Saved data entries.
## Start
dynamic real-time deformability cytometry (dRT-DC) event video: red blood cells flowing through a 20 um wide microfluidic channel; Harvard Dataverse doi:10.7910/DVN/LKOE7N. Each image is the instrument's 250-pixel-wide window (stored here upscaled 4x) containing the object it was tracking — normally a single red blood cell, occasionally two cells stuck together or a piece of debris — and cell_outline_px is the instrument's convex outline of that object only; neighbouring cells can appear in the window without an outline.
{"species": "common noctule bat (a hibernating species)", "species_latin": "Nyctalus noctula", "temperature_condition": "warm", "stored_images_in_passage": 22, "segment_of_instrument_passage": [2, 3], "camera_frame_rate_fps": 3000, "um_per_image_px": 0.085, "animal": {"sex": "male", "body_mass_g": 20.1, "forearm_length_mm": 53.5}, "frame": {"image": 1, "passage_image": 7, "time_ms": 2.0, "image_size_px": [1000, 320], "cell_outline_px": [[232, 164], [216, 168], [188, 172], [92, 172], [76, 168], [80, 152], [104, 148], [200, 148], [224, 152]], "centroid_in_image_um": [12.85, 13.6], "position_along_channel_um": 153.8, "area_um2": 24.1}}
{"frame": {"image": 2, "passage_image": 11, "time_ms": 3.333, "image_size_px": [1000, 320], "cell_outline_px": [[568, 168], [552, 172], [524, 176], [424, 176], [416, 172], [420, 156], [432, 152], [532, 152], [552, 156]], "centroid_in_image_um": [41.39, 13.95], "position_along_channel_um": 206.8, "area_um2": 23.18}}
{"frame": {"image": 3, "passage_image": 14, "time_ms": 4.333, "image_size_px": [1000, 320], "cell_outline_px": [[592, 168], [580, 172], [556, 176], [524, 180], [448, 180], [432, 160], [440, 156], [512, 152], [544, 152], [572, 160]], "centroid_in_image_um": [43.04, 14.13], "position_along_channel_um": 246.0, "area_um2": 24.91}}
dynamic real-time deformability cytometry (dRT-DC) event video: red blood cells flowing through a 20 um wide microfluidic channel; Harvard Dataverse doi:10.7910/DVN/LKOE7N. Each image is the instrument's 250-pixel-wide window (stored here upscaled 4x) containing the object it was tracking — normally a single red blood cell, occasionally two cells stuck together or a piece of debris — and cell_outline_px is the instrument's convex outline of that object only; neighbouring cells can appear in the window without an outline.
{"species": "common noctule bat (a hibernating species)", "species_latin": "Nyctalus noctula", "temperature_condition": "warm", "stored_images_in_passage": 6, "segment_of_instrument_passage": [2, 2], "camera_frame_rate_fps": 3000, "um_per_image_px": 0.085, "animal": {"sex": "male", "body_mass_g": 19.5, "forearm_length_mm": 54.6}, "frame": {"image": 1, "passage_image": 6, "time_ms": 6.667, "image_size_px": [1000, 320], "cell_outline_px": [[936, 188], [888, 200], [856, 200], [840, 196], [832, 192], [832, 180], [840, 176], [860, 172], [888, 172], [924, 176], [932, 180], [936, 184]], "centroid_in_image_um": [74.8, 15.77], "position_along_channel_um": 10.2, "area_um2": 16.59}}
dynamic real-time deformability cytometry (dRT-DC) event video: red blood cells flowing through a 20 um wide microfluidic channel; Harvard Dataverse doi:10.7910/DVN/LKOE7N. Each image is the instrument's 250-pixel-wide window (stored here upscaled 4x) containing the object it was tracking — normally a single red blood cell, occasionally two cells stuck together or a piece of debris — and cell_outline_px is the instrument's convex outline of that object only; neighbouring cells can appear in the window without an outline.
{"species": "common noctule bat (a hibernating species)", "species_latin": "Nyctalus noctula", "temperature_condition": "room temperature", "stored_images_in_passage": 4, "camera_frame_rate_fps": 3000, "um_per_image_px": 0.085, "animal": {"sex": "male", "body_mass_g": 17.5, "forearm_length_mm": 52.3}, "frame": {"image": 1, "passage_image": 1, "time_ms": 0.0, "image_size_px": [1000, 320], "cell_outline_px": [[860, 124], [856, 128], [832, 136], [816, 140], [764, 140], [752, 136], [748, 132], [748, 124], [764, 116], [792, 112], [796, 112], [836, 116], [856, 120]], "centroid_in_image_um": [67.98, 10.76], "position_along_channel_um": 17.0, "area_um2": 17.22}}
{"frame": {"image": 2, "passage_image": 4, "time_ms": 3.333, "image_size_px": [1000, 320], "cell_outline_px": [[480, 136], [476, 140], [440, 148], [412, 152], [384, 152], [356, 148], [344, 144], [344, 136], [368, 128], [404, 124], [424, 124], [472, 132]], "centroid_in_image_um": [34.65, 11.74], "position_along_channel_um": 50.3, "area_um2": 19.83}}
## End
Repeat the records above exactly, leaving none out.

The output.
dynamic real-time deformability cytometry (dRT-DC) event video: red blood cells flowing through a 20 um wide microfluidic channel; Harvard Dataverse doi:10.7910/DVN/LKOE7N. Each image is the instrument's 250-pixel-wide window (stored here upscaled 4x) containing the object it was tracking — normally a single red blood cell, occasionally two cells stuck together or a piece of debris — and cell_outline_px is the instrument's convex outline of that object only; neighbouring cells can appear in the window without an outline.
{"species": "common noctule bat (a hibernating species)", "species_latin": "Nyctalus noctula", "temperature_condition": "warm", "stored_images_in_passage": 22, "segment_of_instrument_passage": [2, 3], "camera_frame_rate_fps": 3000, "um_per_image_px": 0.085, "animal": {"sex": "male", "body_mass_g": 20.1, "forearm_length_mm": 53.5}, "frame": {"image": 1, "passage_image": 7, "time_ms": 2.0, "image_size_px": [1000, 320], "cell_outline_px": [[232, 164], [216, 168], [188, 172], [92, 172], [76, 168], [80, 152], [104, 148], [200, 148], [224, 152]], "centroid_in_image_um": [12.85, 13.6], "position_along_channel_um": 153.8, "area_um2": 24.1}}
{"frame": {"image": 2, "passage_image": 11, "time_ms": 3.333, "image_size_px": [1000, 320], "cell_outline_px": [[568, 168], [552, 172], [524, 176], [424, 176], [416, 172], [420, 156], [432, 152], [532, 152], [552, 156]], "centroid_in_image_um": [41.39, 13.95], "position_along_channel_um": 206.8, "area_um2": 23.18}}
{"frame": {"image": 3, "passage_image": 14, "time_ms": 4.333, "image_size_px": [1000, 320], "cell_outline_px": [[592, 168], [580, 172], [556, 176], [524, 180], [448, 180], [432, 160], [440, 156], [512, 152], [544, 152], [572, 160]], "centroid_in_image_um": [43.04, 14.13], "position_along_channel_um": 246.0, "area_um2": 24.91}}
dynamic real-time deformability cytometry (dRT-DC) event video: red blood cells flowing through a 20 um wide microfluidic channel; Harvard Dataverse doi:10.7910/DVN/LKOE7N. Each image is the instrument's 250-pixel-wide window (stored here upscaled 4x) containing the object it was tracking — normally a single red blood cell, occasionally two cells stuck together or a piece of debris — and cell_outline_px is the instrument's convex outline of that object only; neighbouring cells can appear in the window without an outline.
{"species": "common noctule bat (a hibernating species)", "species_latin": "Nyctalus noctula", "temperature_condition": "warm", "stored_images_in_passage": 6, "segment_of_instrument_passage": [2, 2], "camera_frame_rate_fps": 3000, "um_per_image_px": 0.085, "animal": {"sex": "male", "body_mass_g": 19.5, "forearm_length_mm": 54.6}, "frame": {"image": 1, "passage_image": 6, "time_ms": 6.667, "image_size_px": [1000, 320], "cell_outline_px": [[936, 188], [888, 200], [856, 200], [840, 196], [832, 192], [832, 180], [840, 176], [860, 172], [888, 172], [924, 176], [932, 180], [936, 184]], "centroid_in_image_um": [74.8, 15.77], "position_along_channel_um": 10.2, "area_um2": 16.59}}
dynamic real-time deformability cytometry (dRT-DC) event video: red blood cells flowing through a 20 um wide microfluidic channel; Harvard Dataverse doi:10.7910/DVN/LKOE7N. Each image is the instrument's 250-pixel-wide window (stored here upscaled 4x) containing the object it was tracking — normally a single red blood cell, occasionally two cells stuck together or a piece of debris — and cell_outline_px is the instrument's convex outline of that object only; neighbouring cells can appear in the window without an outline.
{"species": "common noctule bat (a hibernating species)", "species_latin": "Nyctalus noctula", "temperature_condition": "room temperature", "stored_images_in_passage": 4, "camera_frame_rate_fps": 3000, "um_per_image_px": 0.085, "animal": {"sex": "male", "body_mass_g": 17.5, "forearm_length_mm": 52.3}, "frame": {"image": 1, "passage_image": 1, "time_ms": 0.0, "image_size_px": [1000, 320], "cell_outline_px": [[860, 124], [856, 128], [832, 136], [816, 140], [764, 140], [752, 136], [748, 132], [748, 124], [764, 116], [792, 112], [796, 112], [836, 116], [856, 120]], "centroid_in_image_um": [67.98, 10.76], "position_along_channel_um": 17.0, "area_um2": 17.22}}
{"frame": {"image": 2, "passage_image": 4, "time_ms": 3.333, "image_size_px": [1000, 320], "cell_outline_px": [[480, 136], [476, 140], [440, 148], [412, 152], [384, 152], [356, 148], [344, 144], [344, 136], [368, 128], [404, 124], [424, 124], [472, 132]], "centroid_in_image_um": [34.65, 11.74], "position_along_channel_um": 50.3, "area_um2": 19.83}}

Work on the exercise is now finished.